- EXERCISE
The answer is to be an exact copy of the lines below running from the line with "picture [789,125,923,270] ->" down to the line with "globe [908,544,1005,636] -> none", both ends included, and nothing more.

- MATERIAL FOR THIS TASK
········
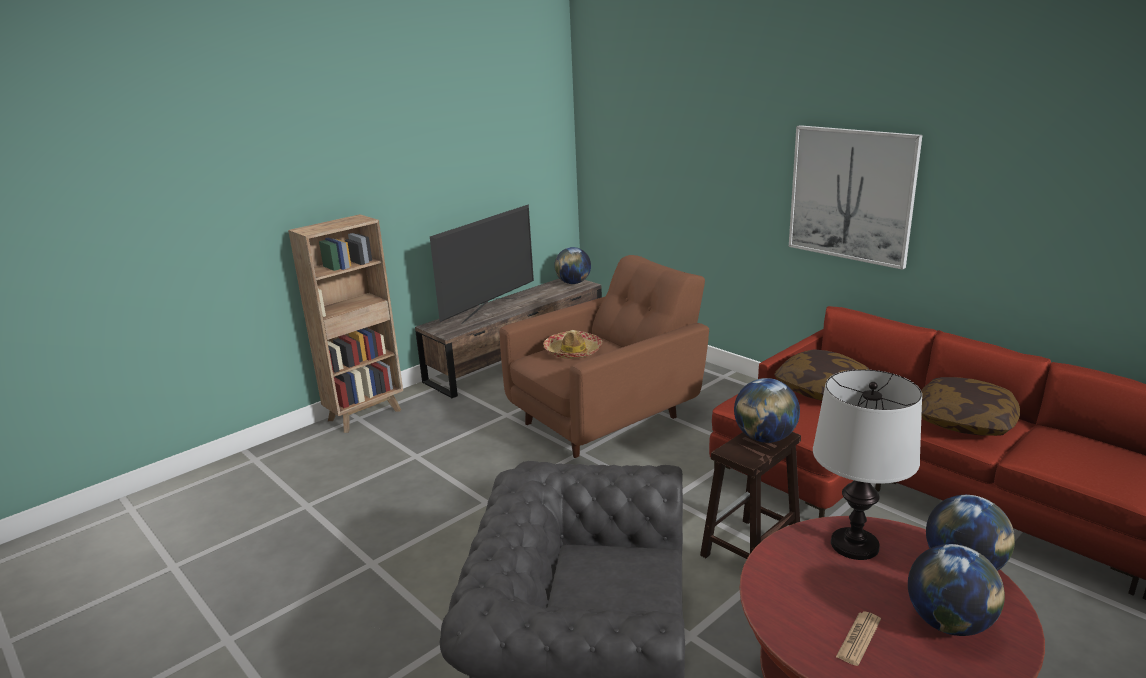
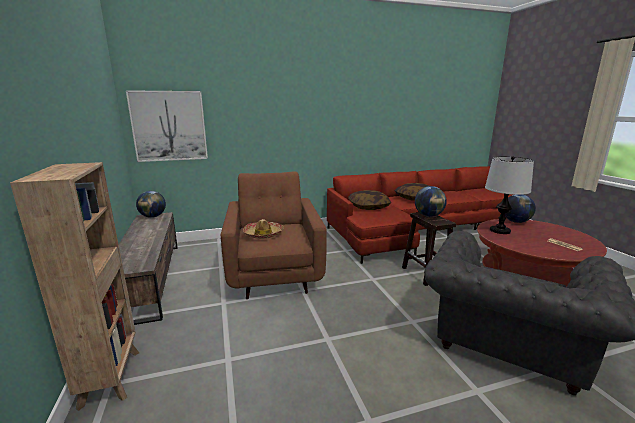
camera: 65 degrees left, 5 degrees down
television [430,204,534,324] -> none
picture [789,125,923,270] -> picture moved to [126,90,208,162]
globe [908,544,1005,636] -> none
········
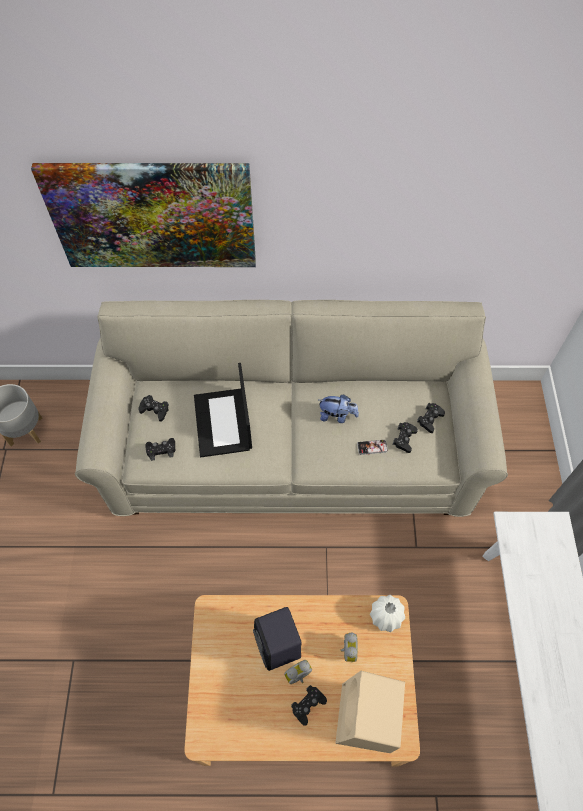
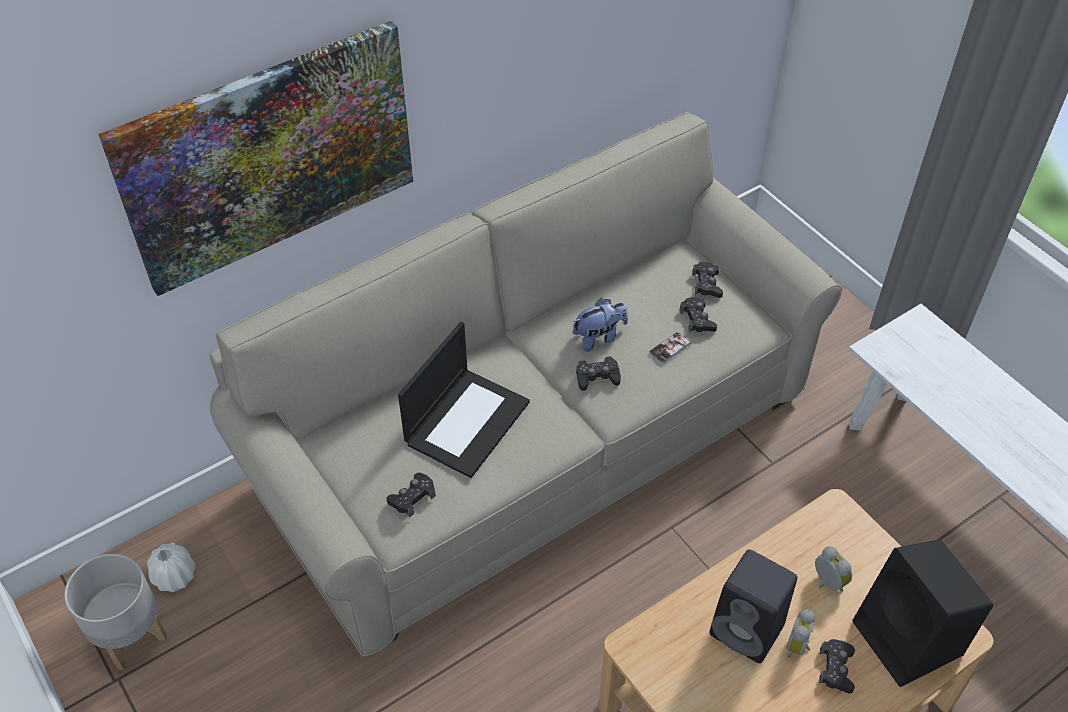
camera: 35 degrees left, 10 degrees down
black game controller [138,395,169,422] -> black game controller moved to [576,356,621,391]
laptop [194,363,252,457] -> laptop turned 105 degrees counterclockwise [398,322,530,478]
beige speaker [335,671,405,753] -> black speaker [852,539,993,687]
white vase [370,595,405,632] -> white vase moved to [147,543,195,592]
········
- EXPECTED ANSWER
picture [789,125,923,270] -> picture moved to [126,90,208,162]
globe [908,544,1005,636] -> none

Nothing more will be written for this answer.